In deze uitspraak van het College van Beroep voor het bedrijfsleven op 19 januari 2021, zaaknummer 19/1241, staat de vraag centraal of appellante, een melkveehouder, in aanmerking komt voor de knelgevallenregeling onder de Meststoffenwet (Msw). Appellante had beroep ingesteld tegen een besluit van de minister van Landbouw, Natuur en Voedselkwaliteit, waarin haar fosfaatrecht was vastgesteld. De minister had in eerdere besluiten het fosfaatrecht van appellante vastgesteld op basis van de dieraantallen op een bepaalde peildatum, maar appellante betoogde dat haar situatie afweek van de standaard en dat zij recht had op een hoger fosfaatrecht vanwege bijzondere omstandigheden, zoals bouwwerkzaamheden aan een nieuwe jongveestal en het tijdelijk stallen van jongvee elders.
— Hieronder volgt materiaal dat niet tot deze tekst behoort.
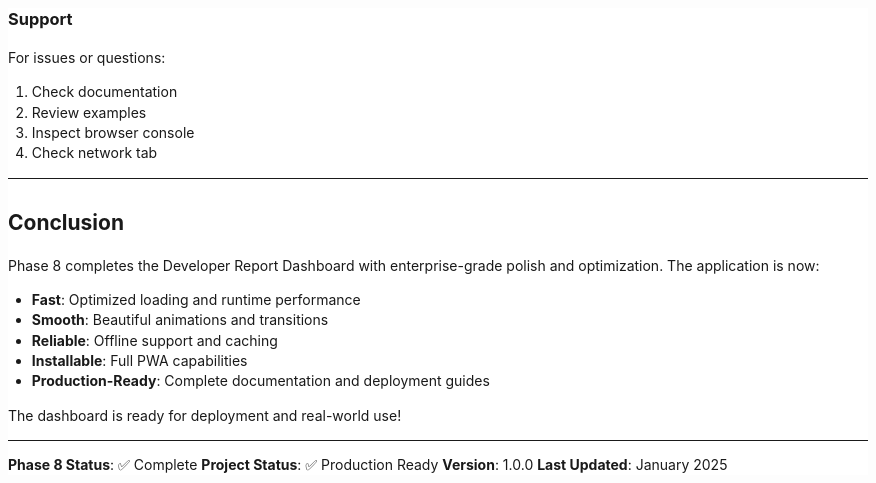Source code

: ### Support

For issues or questions:
1. Check documentation
2. Review examples
3. Inspect browser console
4. Check network tab

---

## Conclusion

Phase 8 completes the Developer Report Dashboard with enterprise-grade polish and optimization. The application is now:

- **Fast**: Optimized loading and runtime performance
- **Smooth**: Beautiful animations and transitions
- **Reliable**: Offline support and caching
- **Installable**: Full PWA capabilities
- **Production-Ready**: Complete documentation and deployment guides

The dashboard is ready for deployment and real-world use!

---

**Phase 8 Status**: ✅ Complete
**Project Status**: ✅ Production Ready
**Version**: 1.0.0
**Last Updated**: January 2025
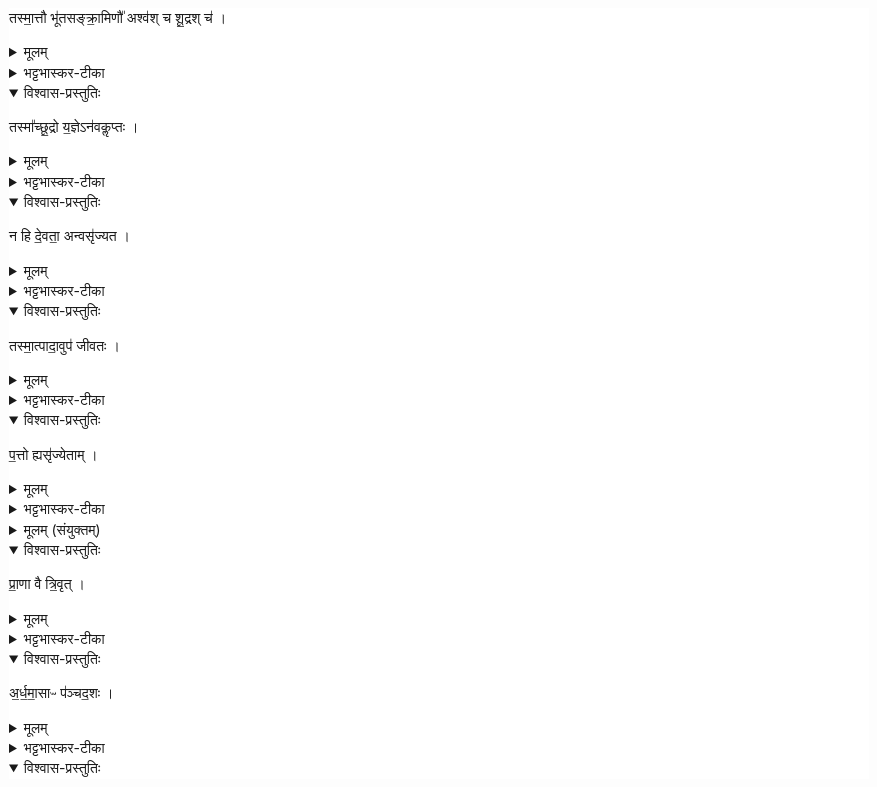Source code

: तस्मा॒त्तौ भू॑तसङ्क्रा॒मिणौ᳚ अश्व॑श् च शू॒द्रश् च॑ ।
</details>

<details><summary>मूलम्</summary></details>

<details><summary>भट्टभास्कर-टीका</summary></details>

<details open><summary>विश्वास-प्रस्तुतिः</summary>

तस्मा᳚च्छू॒द्रो य॒ज्ञेऽन॑वकॢप्तः ।
</details>

<details><summary>मूलम्</summary></details>

<details><summary>भट्टभास्कर-टीका</summary></details>

<details open><summary>विश्वास-प्रस्तुतिः</summary>

न हि दे॒वता॒ अन्वसृ॑ज्यत ।
</details>

<details><summary>मूलम्</summary></details>

<details><summary>भट्टभास्कर-टीका</summary></details>

<details open><summary>विश्वास-प्रस्तुतिः</summary>

तस्मा॒त्पादा॒वुप॑ जीवतः ।
</details>

<details><summary>मूलम्</summary></details>

<details><summary>भट्टभास्कर-टीका</summary></details>

<details open><summary>विश्वास-प्रस्तुतिः</summary>

प॒त्तो ह्यसृ॑ज्येताम् ।
</details>

<details><summary>मूलम्</summary></details>

<details><summary>भट्टभास्कर-टीका</summary></details>

<details><summary>मूलम् (संयुक्तम्)</summary></details>

<details open><summary>विश्वास-प्रस्तुतिः</summary>

प्रा॒णा वै त्रि॒वृत् ।
</details>

<details><summary>मूलम्</summary></details>

<details><summary>भट्टभास्कर-टीका</summary></details>

<details open><summary>विश्वास-प्रस्तुतिः</summary>

अ॒र्ध॒मा॒साᳶ प॑ञ्चद॒शः ।
</details>

<details><summary>मूलम्</summary></details>

<details><summary>भट्टभास्कर-टीका</summary></details>

<details open><summary>विश्वास-प्रस्तुतिः</summary>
Het College oordeelt dat appellante niet voldoet aan de voorwaarden voor de knelgevallenregeling, omdat niet is aangetoond dat de 5%-drempel niet wordt gehaald. De door appellante geschetste bijzondere situatie, waarbij 78 stuks jongvee tijdelijk elders waren gestald, biedt geen grond voor een ander oordeel. Het College merkt op dat de wetgever reeds in de Msw heeft voorzien in een regeling voor dergelijke situaties. Bovendien is niet aannemelijk gemaakt dat het fosfaatrechtenstelsel een individuele en buitensporige last op appellante legt. Het College concludeert dat de belangen van het fosfaatrechtenstelsel, dat gericht is op milieu- en volksgezondheidsbescherming, zwaarder wegen dan de belangen van appellante.
De uitspraak benadrukt de noodzaak voor melkveehouders om bij investeringsbeslissingen rekening te houden met de voorzienbaarheid van regelgeving zoals het fosfaatrechtenstelsel. Het College verklaart het beroep van appellante ongegrond en ziet geen aanleiding voor een proceskostenveroordeling.